## EXERCISE REQUIREMENTS
A. From the osprey diary, transcribe the passage starting at "On Thursday 12th" and ending at "intrudes the nest.".
B. In the osprey diary, what did LM12 do with a massive stick while NC0 was alarm calling?
═══ TEXT
Osprey Diary at Loch of the Lowes – Week 6

It’s already mid-May, and our resident ospreys LM12 (male) and NC0 (female) are continuing to incubate their three eggs here at Loch of the Lowes Wildlife Reserve. It won’t be long now until the first egg hatches, but in the meantime read on to find out about a drama-filled week!

The beginning of the week saw some wet and windy weather, and poor NC0 stayed on the nest through it all. Later in the week, the sun began to shine and we had a beautiful sunrise on Thursday morning!

Sunrise at Loch of the Lowes © Bethany Walsh


It’s been a week of nest intrusions, with many ospreys in the area coming to check out the availability of the nest site. You can read more about why ospreys intrude in our intruder blog here.

The first intrusion of the week took place on Monday 9th May, with an unringed osprey attempting to land on the nest. Over the last three years as a pair, LM12 and NC0 have improved their teamwork when it comes to foiling attempts by other ospreys to claim the nest. Their tactical game-plan tends to consist of NC0 staying on the nest to protect the eggs, while LM12 chases any intruders away from the loch area. This can lead to spectacular flying displays visible from the hides.

On Thursday 12th May, our ospreys had an extremely intense morning of intrusions. It began with an osprey flying overhead and while NC0 was alarm calling, LM12 decided to bring a massive stick and cover her with it! Only a short while later, an unringed intruder landed on the nest. We believe this to be a female osprey who regularly intrudes the nest.
══════
═══ DATASET SECTION
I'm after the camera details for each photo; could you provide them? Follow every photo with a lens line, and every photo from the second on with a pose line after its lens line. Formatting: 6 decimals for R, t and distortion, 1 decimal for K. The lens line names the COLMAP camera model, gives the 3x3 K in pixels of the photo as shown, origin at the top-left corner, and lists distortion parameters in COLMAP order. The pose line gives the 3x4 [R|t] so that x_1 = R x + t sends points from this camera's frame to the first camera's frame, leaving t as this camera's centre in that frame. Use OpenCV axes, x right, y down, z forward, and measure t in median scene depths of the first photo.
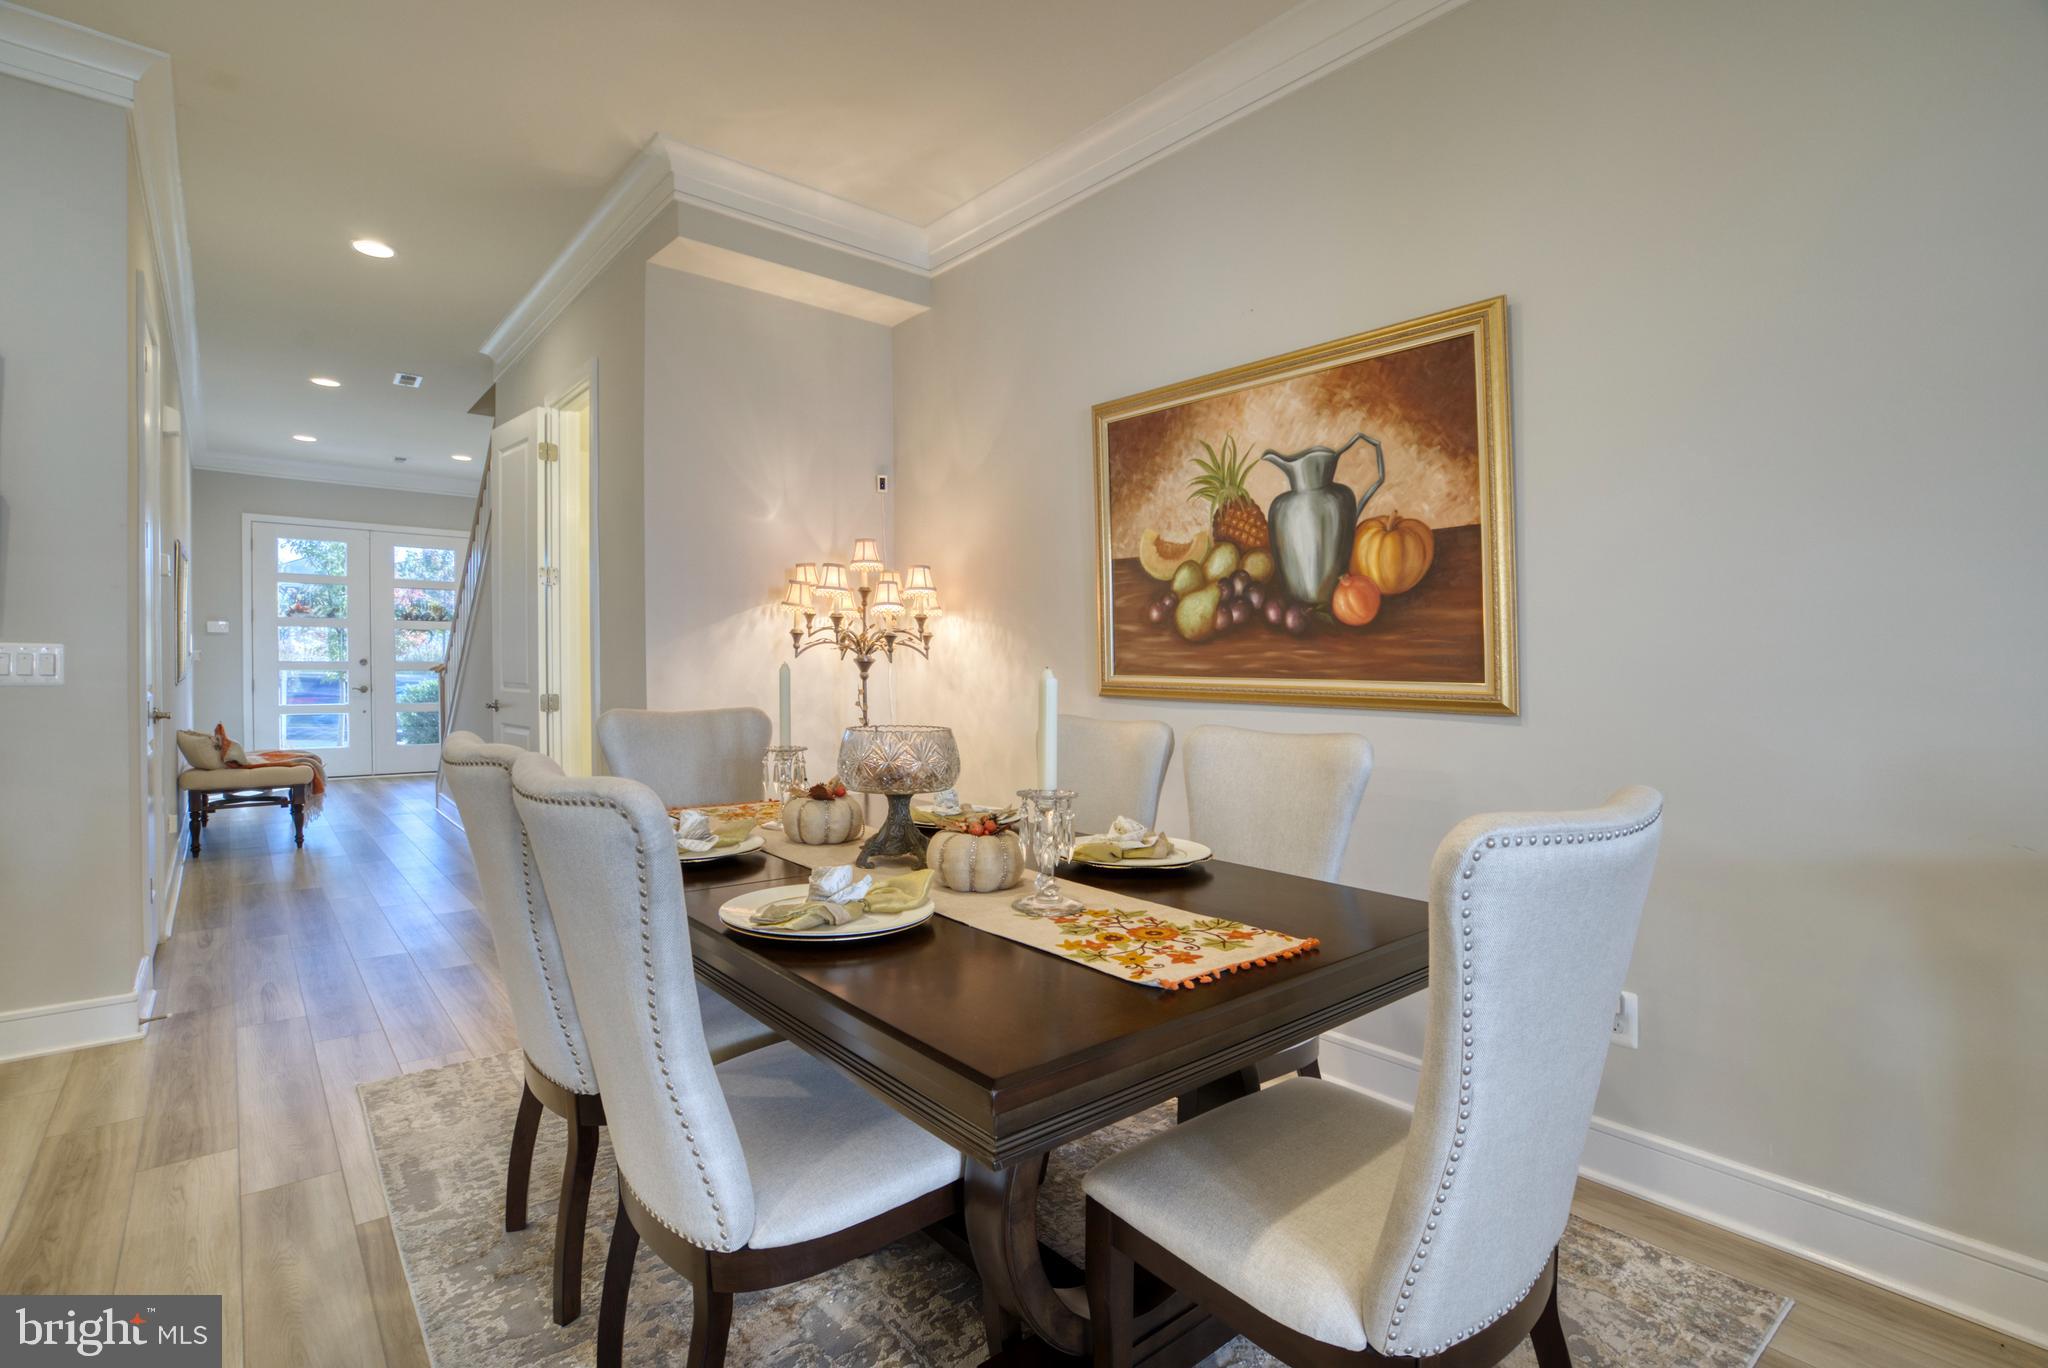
══════
## ANSWERS BELOW
A.
On Thursday 12th May, our ospreys had an extremely intense morning of intrusions. It began with an osprey flying overhead and while NC0 was alarm calling, LM12 decided to bring a massive stick and cover her with it! Only a short while later, an unringed intruder landed on the nest. We believe this to be a female osprey who regularly intrudes the nest.

B. He brought it to the nest and covered her with it.